The combustion of solid fuels in the automatic boiler burner is a very difficult process, both because of the heterogeneity of the fuel in terms of physical properties e.g. particle size and the variability of physico-chemical parameters relevant for combustion processes.

Coal fuel is particularly difficult, whose properties depend not only on the source - the mine, but even the bed from which it is extracted. The process of fuel combustion of coal in automated boilers is a stochastic process.

In the known solutions of automatic boilers for solid fuel, fuel dosage, and thus the combustion, is regarded as a continuous process. This means that the feeder works in a regular and repetitive and stationary cycles, and the change in power is held solely by changing the proportion of working time and the stop of the feeder, which in any case does not affect the regularity of repetitions.

A disadvantage of the approach to the fuel delivery as a continuous process - and thus the combustion - are huge problems with the draw ratio of fuel and air due to the combustion process, stochastic processes, and that dosages are fed in close time spaces from each other and it is not possible to assess whether the previous dose has been combusted. Significant lengthening the time between supplies always has to involve achieving adequate power of the boiler, with a significant increase in the duration of dosing which causes a momentary loss of incomplete combustion in the form of visible smoke.

As a result of combustion in the automatic fuel boiler it has been surprisingly found that the approach to the process of dosage consumption - and thereby combustion - as a pulse (discrete) process allows to assess whether the previous dose has been combusted.

Changing the dosage of fuel treatment process - and thereby combustion - not only as a continuous but pulse process is a revolutionary change.

Implementation of the new control method is to group repeating cycles of feeding and short stops of the feeder, followed by a long pause allowing the combustion of fuel supplied earlier, and the combustible moment is determined on the basis of the analysis of trends in the exhaust gas temperature.

Histogram is one of the graphical ways of presenting the empirical distribution characteristics. It consists of a series of rectangles positioned on the axis of coordinates. These boxes are, on the one hand determined by the class intervals (see Distribution row) of value characteristics, while their height is determined by the numbers.

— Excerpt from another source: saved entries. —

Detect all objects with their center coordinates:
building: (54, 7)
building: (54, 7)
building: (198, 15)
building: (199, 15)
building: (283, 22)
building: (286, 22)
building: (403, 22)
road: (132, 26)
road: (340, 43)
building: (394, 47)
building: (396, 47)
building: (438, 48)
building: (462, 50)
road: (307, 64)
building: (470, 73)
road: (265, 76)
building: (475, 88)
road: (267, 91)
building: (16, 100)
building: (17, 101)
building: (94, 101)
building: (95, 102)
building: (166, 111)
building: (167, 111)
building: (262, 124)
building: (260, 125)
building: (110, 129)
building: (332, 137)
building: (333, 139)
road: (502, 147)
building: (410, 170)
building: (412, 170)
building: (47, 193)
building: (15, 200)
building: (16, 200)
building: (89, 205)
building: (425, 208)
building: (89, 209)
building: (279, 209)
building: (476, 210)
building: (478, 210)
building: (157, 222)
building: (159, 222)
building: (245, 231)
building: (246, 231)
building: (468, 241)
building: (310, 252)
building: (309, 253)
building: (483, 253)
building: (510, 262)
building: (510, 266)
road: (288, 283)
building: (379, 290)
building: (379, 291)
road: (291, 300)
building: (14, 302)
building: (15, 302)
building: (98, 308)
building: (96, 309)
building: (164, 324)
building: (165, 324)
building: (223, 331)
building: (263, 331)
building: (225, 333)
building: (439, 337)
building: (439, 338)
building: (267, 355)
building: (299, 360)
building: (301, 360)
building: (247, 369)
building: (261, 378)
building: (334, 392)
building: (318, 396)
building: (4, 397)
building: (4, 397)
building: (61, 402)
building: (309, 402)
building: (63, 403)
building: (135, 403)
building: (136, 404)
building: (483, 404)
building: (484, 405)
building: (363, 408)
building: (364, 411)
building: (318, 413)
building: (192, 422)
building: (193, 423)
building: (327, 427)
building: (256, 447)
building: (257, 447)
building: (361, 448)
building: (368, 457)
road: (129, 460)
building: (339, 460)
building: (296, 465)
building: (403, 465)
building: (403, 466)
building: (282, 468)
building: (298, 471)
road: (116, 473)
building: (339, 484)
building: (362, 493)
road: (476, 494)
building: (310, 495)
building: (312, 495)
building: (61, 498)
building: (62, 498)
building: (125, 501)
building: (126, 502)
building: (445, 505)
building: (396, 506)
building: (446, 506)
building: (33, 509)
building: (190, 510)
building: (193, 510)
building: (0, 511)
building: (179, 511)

In our case, the X axis groups downtimes of the feeder with a resolution of 10 sec. The higher the bar, the more times there was a downtime. On the left side of the histogram we have shorter downtimes and on the right side, longer.

Downtimes are dependent on the intensity of the blower - the higher the blower speed - the combustion process is faster, the lower the blower speed - the combustion process is slower.

Downtime may be too short - too intense burning (left histogram) and too long - too slow combustion (right side of the histogram). Distribution of the bars in the histogram documents the algorithm of the combustion group. If high bars are at the right side of the histogram, this shows that the algorithm does not detect combustible fuel at the assumed time - it proves too little airflow.

The information is to help you set the blower power in the group combustion process.